::: Exercise inputs
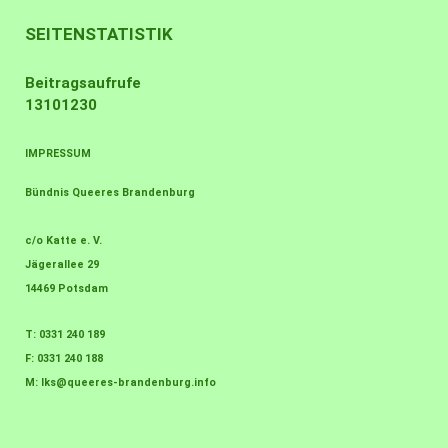
SEITENSTATISTIK
Beitragsaufrufe
13101230
IMPRESSUM
Bündnis Queeres Brandenburg
c/o Katte e. V.
Jägerallee 29
14469 Potsdam
T: 0331 240 189
F: 0331 240 188
M:
lks@queeres-brandenburg.info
::::::
Retype each of the entries above exactly as it appears, with no pictures.

SEITENSTATISTIK
Beitragsaufrufe
13101230
IMPRESSUM
Bündnis Queeres Brandenburg
c/o Katte e. V.
Jägerallee 29
14469 Potsdam
T: 0331 240 189
F: 0331 240 188
M:
lks@queeres-brandenburg.info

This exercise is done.